=== Extracted information ===
"""
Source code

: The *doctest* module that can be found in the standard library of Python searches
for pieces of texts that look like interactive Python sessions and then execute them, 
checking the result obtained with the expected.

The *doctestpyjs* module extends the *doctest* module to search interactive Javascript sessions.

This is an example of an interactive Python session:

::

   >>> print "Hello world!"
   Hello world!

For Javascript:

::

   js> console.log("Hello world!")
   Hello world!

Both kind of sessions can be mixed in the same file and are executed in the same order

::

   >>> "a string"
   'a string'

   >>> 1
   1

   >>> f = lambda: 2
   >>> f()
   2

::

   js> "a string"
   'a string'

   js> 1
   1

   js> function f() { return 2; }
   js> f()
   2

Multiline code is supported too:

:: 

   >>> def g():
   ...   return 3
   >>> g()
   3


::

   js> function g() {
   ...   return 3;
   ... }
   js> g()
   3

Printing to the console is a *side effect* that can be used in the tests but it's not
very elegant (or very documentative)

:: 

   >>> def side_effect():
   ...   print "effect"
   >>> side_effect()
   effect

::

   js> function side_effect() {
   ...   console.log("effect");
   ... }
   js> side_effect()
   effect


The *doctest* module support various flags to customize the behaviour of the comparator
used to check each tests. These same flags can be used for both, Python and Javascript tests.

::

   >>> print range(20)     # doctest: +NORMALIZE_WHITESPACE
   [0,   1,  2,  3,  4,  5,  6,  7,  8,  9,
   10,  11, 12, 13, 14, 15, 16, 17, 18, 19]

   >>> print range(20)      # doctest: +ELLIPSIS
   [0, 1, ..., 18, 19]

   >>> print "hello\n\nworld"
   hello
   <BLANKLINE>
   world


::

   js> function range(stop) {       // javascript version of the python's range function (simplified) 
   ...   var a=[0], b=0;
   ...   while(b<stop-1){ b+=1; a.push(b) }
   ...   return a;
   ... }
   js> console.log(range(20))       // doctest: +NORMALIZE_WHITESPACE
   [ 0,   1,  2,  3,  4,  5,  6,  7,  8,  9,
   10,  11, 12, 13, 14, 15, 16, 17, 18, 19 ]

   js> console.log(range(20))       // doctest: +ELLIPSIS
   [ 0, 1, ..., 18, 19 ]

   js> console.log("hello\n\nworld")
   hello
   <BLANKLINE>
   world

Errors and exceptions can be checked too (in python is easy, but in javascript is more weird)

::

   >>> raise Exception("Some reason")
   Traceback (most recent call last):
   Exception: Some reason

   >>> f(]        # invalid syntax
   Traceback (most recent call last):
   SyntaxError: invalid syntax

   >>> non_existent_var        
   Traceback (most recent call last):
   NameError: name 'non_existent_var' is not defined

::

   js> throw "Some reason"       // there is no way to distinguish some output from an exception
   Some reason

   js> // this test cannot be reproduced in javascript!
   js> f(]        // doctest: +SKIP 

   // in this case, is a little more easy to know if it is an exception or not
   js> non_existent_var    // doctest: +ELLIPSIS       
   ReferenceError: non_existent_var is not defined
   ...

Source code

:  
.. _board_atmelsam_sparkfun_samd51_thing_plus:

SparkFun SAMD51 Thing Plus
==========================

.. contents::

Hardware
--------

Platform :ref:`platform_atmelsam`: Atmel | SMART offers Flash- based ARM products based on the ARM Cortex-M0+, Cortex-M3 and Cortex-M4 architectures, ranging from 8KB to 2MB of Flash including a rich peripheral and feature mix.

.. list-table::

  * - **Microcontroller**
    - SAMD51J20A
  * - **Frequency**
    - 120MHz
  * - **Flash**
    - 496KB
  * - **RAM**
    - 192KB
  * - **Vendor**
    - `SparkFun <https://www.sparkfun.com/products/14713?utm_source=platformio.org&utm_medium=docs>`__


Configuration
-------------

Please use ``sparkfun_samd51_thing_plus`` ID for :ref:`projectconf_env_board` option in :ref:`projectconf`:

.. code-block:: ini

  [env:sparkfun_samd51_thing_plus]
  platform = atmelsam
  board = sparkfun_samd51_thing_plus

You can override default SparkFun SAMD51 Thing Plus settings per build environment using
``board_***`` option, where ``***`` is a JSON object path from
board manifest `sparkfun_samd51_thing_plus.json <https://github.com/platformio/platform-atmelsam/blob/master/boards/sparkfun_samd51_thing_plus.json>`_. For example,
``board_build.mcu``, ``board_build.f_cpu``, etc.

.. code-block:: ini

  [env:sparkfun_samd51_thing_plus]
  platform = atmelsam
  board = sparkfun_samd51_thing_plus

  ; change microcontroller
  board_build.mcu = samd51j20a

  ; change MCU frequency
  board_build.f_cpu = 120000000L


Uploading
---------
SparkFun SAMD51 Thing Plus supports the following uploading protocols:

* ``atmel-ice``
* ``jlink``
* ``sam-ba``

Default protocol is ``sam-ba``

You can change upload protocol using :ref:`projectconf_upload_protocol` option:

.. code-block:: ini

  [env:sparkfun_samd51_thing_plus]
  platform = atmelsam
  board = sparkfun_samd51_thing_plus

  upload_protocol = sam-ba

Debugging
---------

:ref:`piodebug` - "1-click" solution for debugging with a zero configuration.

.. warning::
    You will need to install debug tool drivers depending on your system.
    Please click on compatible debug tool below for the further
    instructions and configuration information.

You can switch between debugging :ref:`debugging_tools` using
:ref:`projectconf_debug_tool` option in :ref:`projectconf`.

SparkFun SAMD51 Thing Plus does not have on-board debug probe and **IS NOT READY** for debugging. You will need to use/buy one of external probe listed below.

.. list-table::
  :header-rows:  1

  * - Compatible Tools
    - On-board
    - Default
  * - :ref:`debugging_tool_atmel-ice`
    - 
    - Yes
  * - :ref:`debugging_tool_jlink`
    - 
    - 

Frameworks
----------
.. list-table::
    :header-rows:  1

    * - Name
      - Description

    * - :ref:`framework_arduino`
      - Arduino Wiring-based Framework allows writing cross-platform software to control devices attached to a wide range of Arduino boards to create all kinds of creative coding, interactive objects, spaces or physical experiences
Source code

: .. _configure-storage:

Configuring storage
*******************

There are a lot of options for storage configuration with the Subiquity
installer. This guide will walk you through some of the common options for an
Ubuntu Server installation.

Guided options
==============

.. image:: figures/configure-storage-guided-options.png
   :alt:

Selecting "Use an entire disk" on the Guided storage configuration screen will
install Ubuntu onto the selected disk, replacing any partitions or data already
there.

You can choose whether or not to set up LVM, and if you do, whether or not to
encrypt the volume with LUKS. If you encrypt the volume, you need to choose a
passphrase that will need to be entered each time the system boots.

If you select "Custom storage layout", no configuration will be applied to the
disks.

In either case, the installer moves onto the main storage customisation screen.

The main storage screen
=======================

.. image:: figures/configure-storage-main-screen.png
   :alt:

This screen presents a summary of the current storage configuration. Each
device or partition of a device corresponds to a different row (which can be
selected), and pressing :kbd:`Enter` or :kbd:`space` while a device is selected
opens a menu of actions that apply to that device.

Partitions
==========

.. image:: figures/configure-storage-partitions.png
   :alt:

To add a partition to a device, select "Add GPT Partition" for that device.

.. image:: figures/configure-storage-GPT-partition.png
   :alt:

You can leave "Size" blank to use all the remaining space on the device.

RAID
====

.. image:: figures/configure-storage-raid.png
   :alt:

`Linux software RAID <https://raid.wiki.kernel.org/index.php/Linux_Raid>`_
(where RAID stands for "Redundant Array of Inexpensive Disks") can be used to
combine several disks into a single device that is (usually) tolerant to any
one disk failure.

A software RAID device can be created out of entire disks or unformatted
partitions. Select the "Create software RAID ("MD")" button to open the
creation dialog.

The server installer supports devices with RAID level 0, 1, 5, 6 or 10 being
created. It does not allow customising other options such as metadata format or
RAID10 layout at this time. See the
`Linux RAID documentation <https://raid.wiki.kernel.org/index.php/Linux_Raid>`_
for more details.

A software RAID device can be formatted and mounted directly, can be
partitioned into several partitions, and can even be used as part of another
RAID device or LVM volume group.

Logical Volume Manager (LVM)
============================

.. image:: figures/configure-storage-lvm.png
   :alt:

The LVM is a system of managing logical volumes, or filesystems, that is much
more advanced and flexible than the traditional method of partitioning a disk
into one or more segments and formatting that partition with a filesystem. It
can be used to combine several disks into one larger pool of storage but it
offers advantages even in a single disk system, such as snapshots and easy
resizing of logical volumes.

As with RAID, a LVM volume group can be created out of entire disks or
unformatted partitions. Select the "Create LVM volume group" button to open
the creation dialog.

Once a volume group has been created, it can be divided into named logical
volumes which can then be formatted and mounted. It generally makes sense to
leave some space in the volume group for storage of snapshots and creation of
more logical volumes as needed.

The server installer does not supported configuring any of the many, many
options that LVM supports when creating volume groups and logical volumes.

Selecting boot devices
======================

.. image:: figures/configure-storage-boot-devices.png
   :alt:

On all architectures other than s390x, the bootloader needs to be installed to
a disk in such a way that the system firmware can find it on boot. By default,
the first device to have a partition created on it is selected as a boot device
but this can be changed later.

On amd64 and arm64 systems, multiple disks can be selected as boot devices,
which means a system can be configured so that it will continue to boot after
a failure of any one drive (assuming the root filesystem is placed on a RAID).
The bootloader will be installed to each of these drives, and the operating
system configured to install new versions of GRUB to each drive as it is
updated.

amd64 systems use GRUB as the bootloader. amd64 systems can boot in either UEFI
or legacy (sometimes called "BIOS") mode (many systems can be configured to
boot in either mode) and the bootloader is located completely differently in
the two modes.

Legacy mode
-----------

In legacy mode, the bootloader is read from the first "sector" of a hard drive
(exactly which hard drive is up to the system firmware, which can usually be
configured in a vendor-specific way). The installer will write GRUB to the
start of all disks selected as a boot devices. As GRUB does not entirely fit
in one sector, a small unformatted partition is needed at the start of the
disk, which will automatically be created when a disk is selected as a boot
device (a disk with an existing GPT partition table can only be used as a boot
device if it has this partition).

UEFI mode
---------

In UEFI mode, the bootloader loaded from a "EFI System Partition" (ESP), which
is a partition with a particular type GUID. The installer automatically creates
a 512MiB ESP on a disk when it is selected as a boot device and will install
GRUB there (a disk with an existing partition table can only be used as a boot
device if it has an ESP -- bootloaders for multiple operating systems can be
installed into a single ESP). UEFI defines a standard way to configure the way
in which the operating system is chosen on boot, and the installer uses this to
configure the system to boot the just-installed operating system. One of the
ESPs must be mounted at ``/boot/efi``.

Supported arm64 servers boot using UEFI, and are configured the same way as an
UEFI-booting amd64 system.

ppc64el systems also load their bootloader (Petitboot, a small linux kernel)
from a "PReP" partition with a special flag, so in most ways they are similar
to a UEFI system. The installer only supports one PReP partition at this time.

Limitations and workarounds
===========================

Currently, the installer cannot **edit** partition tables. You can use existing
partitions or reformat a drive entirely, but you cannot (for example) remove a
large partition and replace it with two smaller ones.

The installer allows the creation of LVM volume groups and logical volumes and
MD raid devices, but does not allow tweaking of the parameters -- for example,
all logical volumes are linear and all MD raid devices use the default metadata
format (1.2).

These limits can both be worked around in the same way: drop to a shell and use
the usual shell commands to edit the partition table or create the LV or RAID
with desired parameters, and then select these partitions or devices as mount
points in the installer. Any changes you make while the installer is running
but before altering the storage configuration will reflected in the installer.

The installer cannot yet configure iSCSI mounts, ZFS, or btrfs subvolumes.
"""
=== What is expected ===
Wherever the word "Flash" shows up in the material, copy the line it is on.

=== Solution ===
Platform :ref:`platform_atmelsam`: Atmel | SMART offers Flash- based ARM products based on the ARM Cortex-M0+, Cortex-M3 and Cortex-M4 architectures, ranging from 8KB to 2MB of Flash including a rich peripheral and feature mix.
  * - **Flash**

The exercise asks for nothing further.